Christina startles. She doesn’t understand it yet, but Georgina does.

She knows that look in Colin’s eyes, that singular focus—Christina’s father, the man she has always known him to be, is gone.

Georgina tried so hard to keep this version of Colin from her children.

She’d sacrificed so much of herself to spare Christina from seeing the kind of violence that’s playing out before her eyes, and Georgina understands now that there’s nothing more she can do.

She can’t protect her child from the world. Maybe she never should have tried.

A crowd has started to gather, and Georgina scrambles to her feet and shields her crying daughter.

“Colin!” she shouts. She grabs her husband’s arm, digging her nails into his skin and shaking him as if she’s trying to wake him from a trance.

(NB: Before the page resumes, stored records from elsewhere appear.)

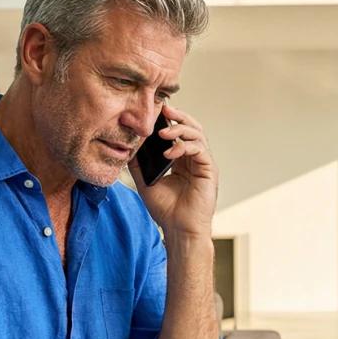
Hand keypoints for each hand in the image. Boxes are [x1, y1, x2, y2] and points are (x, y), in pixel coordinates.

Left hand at [127, 102, 217, 237]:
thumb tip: (127, 145)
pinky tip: (169, 153)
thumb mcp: (145, 181)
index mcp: (182, 160)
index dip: (169, 119)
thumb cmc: (166, 210)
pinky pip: (199, 149)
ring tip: (162, 132)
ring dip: (179, 129)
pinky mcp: (209, 170)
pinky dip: (184, 146)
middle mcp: (194, 159)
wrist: (179, 230)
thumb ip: (139, 164)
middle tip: (163, 108)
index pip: (179, 132)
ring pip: (197, 134)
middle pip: (191, 127)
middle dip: (178, 115)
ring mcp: (203, 164)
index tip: (155, 111)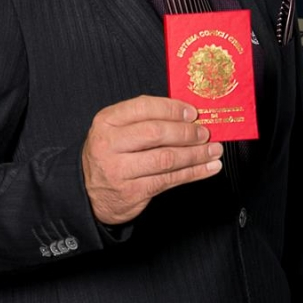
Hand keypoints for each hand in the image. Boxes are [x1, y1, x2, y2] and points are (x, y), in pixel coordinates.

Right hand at [82, 95, 222, 224]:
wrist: (89, 194)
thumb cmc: (110, 155)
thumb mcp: (115, 130)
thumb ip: (144, 119)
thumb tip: (185, 114)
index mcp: (106, 121)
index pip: (143, 108)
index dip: (172, 109)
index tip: (193, 113)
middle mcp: (109, 144)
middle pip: (156, 133)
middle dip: (186, 132)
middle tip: (205, 132)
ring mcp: (119, 170)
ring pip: (166, 159)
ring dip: (196, 154)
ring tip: (213, 150)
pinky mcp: (132, 192)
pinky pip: (169, 180)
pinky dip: (193, 173)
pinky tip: (208, 168)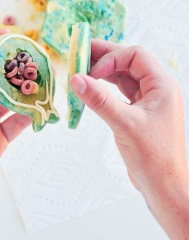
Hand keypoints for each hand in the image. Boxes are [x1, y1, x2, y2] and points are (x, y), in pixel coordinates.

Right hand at [70, 40, 187, 239]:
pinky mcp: (138, 113)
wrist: (163, 186)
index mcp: (162, 86)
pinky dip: (104, 88)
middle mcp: (157, 90)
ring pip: (123, 76)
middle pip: (129, 62)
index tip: (90, 71)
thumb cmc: (153, 157)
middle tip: (78, 54)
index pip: (135, 56)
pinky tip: (89, 90)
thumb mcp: (124, 124)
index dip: (111, 58)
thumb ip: (99, 100)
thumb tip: (76, 79)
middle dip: (104, 57)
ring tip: (80, 71)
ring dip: (102, 72)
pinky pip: (119, 92)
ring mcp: (148, 101)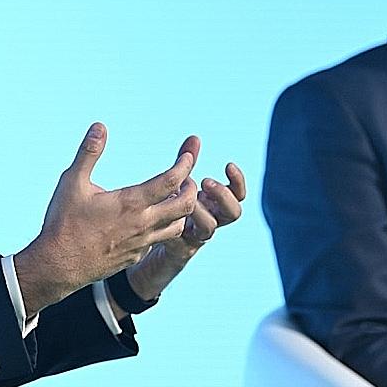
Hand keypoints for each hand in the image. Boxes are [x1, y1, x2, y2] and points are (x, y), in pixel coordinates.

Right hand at [13, 124, 197, 314]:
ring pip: (178, 226)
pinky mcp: (136, 256)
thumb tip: (100, 126)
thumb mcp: (72, 182)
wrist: (59, 266)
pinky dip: (164, 227)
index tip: (188, 154)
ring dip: (181, 210)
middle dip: (190, 188)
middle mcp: (142, 224)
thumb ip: (89, 153)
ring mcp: (141, 243)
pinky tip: (150, 220)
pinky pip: (159, 240)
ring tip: (171, 197)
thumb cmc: (64, 223)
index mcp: (131, 202)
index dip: (185, 164)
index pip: (171, 180)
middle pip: (185, 205)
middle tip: (184, 178)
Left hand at [125, 160, 244, 301]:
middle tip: (205, 182)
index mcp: (214, 204)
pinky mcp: (179, 249)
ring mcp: (196, 236)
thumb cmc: (167, 208)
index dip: (238, 182)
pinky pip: (184, 241)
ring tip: (181, 197)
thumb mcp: (177, 184)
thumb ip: (186, 161)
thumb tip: (195, 137)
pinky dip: (175, 225)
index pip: (238, 194)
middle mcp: (211, 220)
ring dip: (199, 209)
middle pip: (233, 213)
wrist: (149, 245)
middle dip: (222, 196)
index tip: (228, 165)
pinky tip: (162, 214)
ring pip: (209, 227)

“Stop!” she commands. “Get your hands off that boy! You’re out of line, Colin! ”

Colin drops Lucas’s collar, and Georgina hears the sharp intake of air filling Lucas’s lungs as his feet land back on the pavement. But Colin isn’t looking at him; his eyes are locked on Georgina, cold, hard, and unforgiving.

Georgina can feel the stares of the crowd, the eyes boring into her back, but she looks only at Colin, her chin held high, righteous and defiant.

She knows there will be a price to pay for what she just did, but it doesn’t matter.

She did what she had to do. Let him take his anger out on her, as long as he spares her children.